> **Aufgaben**
1 - Zitiere aus dem Auszug zum Aufrechnen von Forderungen wortgetreu den Abschnitt, der mit "Sinn dahinter ist, dass" anfängt und mit "wird dann überflüssig." aufhört.
2 - Schreib den Auszug zum Aufrechnen von Forderungen im Anschluss an seinen letzten Satz weiter.

So I don't see the interpretation that this damage sets off the defender against all claims by the plaintiff, but rather it should or could mean that the plaintiff has to pay because it is the plaintiff's responsibility to install secure devices - and all calls of the plaintiff of laying blame on the defender are most irrelevant as the so-called "Sorgfaltspflicht" (sorry, don't know what that's in English ) overrules all this.

("Allenfalls" usually means that the question concerned is not relevant for the lawsuit at hand but could be decided in a new lawsuit; in this case however I think it means that this other question just is not relevant legally.)


However, I've read much more into this text as was given by way of context above; so you should be aware, Kraus, that _*this is only a (probably very poor) attempt at solving this riddle. *_


----------



## Derselbe

sokol said:


> So I don't see the interpretation that this damage sets off the defender against all claims by the plaintiff,


 
Die Frage ist: Was bedeutet "gegen eine Forderung rechnen."
In der bundesdeutschen Juristensprache gibt es den Ausdruck "gegen eine Forderung *auf*rechnen.", was mit _to set off_ bzw. _to offset_ übersetzt wird.

Sinn dahinter ist, dass du dich (nicht nur) im Prozess gegen Forderungen eines anderen verteidigen kannst. Bsp.:
Du hast etwas auf Rechnung gekauft und noch nicht bezahlt. Deshalb wirst du von Verkäufer auf Zahlung verklagt. Gleichzeitig hast du aber selbst einen Anspruch gegen Verkäufer, weil dieser mal dein Auto angefahren hat. Dann wäre es unsinnig wenn du den Kaufpreis zahlen müsstest und er dir dann die Geldscheine gleich wieder zurückgeben muss, weil du ja noch Schadensersatz bekommst. In diesem Fall kannst du die Aufrechnung erklären, d.h. das *beide* Forderung bis zu dem Betrag zu dem sie sich decken *erlöschen*. Ein unsinniges Hin- und Herschieben von Geldscheinen wird dann überflüssig.
Die Frage ist, ob das mit dem Ausdruck "gegen eine Forderung rechnen." gemeint ist. Wenn dem so ist, dann ist _to set off_ die richtige Übersetzung.

> **Datensätze**

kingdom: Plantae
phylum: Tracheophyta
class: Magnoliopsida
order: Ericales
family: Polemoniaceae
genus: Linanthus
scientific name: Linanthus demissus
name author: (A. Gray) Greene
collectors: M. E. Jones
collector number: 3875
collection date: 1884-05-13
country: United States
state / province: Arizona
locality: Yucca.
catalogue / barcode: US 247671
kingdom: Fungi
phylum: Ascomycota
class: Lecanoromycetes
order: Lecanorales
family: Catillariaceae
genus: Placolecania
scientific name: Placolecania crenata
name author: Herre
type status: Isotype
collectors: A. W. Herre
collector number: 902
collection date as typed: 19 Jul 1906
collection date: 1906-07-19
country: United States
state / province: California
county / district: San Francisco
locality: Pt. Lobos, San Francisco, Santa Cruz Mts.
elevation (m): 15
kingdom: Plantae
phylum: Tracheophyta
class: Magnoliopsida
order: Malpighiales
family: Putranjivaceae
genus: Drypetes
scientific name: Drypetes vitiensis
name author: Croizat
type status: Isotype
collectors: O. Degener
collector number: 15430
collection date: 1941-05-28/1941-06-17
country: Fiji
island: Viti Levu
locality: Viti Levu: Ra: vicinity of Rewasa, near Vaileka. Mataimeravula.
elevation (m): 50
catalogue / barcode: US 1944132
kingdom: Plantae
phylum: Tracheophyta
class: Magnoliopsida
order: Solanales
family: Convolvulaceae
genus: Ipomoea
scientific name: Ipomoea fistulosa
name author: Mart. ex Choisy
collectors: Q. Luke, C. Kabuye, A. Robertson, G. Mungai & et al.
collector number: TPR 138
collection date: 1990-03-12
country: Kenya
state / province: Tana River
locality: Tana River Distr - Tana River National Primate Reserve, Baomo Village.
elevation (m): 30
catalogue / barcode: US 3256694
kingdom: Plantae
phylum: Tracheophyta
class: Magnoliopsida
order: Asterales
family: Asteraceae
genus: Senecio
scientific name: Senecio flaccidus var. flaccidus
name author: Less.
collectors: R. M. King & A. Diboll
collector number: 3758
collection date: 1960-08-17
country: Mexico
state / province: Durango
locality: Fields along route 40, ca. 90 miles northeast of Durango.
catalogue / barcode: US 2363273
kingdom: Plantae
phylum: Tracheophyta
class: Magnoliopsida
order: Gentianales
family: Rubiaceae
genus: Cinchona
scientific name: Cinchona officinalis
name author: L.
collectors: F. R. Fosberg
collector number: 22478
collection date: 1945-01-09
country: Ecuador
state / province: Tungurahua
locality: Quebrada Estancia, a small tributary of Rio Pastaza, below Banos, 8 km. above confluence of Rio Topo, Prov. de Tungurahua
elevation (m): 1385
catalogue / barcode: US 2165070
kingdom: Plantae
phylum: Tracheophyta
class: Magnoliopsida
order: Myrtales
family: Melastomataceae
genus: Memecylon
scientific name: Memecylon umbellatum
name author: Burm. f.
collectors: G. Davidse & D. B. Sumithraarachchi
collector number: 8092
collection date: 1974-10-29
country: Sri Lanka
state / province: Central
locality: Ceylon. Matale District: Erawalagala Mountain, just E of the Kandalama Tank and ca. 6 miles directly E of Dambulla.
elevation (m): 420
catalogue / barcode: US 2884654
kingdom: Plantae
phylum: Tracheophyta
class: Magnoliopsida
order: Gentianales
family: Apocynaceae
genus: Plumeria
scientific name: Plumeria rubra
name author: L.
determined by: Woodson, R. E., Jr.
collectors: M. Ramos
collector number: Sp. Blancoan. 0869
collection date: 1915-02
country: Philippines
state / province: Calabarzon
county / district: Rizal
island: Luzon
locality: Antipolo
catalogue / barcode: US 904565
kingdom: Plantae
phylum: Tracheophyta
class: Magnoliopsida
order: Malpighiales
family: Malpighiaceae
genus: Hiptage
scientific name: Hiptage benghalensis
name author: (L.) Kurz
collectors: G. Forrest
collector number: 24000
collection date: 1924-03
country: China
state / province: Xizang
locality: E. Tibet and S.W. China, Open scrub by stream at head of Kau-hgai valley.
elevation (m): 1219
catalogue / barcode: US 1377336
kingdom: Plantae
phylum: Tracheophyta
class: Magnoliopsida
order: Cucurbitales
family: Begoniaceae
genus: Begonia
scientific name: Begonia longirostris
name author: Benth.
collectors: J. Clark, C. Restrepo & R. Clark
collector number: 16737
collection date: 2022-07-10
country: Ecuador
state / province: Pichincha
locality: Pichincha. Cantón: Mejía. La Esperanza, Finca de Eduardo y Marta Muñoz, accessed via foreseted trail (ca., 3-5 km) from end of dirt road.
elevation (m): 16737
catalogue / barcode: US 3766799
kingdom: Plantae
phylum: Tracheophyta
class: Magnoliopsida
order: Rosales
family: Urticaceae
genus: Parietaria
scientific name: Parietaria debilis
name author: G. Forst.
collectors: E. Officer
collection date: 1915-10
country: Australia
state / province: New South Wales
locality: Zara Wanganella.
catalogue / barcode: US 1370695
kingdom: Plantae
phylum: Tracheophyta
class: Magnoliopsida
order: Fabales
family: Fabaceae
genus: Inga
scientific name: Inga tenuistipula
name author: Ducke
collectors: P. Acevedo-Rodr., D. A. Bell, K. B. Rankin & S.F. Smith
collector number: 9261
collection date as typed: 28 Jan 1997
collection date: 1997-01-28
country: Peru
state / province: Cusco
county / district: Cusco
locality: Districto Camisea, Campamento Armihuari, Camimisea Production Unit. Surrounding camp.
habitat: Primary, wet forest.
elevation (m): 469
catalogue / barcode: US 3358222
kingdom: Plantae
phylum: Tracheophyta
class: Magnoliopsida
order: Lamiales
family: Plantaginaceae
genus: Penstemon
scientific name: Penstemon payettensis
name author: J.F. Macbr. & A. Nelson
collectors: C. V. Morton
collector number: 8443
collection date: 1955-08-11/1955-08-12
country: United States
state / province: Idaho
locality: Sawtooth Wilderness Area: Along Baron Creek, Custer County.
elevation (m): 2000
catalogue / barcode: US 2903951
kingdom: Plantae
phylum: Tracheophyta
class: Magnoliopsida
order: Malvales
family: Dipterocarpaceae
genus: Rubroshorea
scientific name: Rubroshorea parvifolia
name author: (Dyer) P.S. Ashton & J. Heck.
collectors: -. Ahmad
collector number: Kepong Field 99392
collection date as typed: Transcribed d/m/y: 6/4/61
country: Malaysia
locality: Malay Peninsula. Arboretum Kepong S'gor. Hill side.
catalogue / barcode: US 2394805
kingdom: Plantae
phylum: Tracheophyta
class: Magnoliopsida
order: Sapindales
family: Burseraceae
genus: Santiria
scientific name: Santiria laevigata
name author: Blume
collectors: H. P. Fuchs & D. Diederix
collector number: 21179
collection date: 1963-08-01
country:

> **Die Lösungen**
1 -
Sinn dahinter ist, dass du dich (nicht nur) im Prozess gegen Forderungen eines anderen verteidigen kannst. Bsp.:
Du hast etwas auf Rechnung gekauft und noch nicht bezahlt. Deshalb wirst du von Verkäufer auf Zahlung verklagt. Gleichzeitig hast du aber selbst einen Anspruch gegen Verkäufer, weil dieser mal dein Auto angefahren hat. Dann wäre es unsinnig wenn du den Kaufpreis zahlen müsstest und er dir dann die Geldscheine gleich wieder zurückgeben muss, weil du ja noch Schadensersatz bekommst. In diesem Fall kannst du die Aufrechnung erklären, d.h. das *beide* Forderung bis zu dem Betrag zu dem sie sich decken *erlöschen*. Ein unsinniges Hin- und Herschieben von Geldscheinen wird dann überflüssig.

2 -
Für unser Urteil hätte das folgende Konsequenzen:
Der Kläger macht hier irgendeinen Anspruch geltend. Genaueres steht da nicht, es muss auch garnichts mit dem Schmelzofen zu tun haben. Vielleicht macht er auch einen Anspruch wegen eines Autounfalls geltend; man kann es aus den drei Zeilen nicht wissen. Der Beklagte erklärt daraufhin, dass er ja selbst noch einen Anspruch gegen den Kläger habe und zwar wegen der Schmelzofensache. Mit diesem Anspruch rechnet er gegen die Klageforderung auf. Dadurch erlöschen beide Anspruche und die Klage wird abgewiesen.

Zweifel ergeben sich insofern mE nur, weil die bei uns gebräuchliche Vorsilbe *auf* bei aufrechnen fehlt. Wir müssten also rausfinden, ob man in Österreich diesen Vorgang eben so bezeichnet.



> but rather it should or could mean that the plaintiff has to pay


Das Ergebnis eines Prozesses kann eigentlich (zumindest in Deutschland) nicht sein, dass der Kläger etwas zahlen muss. Die Klage hat Erfolg oder nicht, aber kehrt sich nicht ins Gegenteil. Wenn der Kläger den Anspruch nicht hat oder gar selbst etwas zahlen müsste, wird die Klage schlicht abgewiesen. Der Beklagte kann nur einen vollstreckbareren Titel erlangen, wenn er Widerklage erhebt. Dann ist er aber nicht mehr Beklagter, sondern Widerkläger, wovon hier aber nichts steht.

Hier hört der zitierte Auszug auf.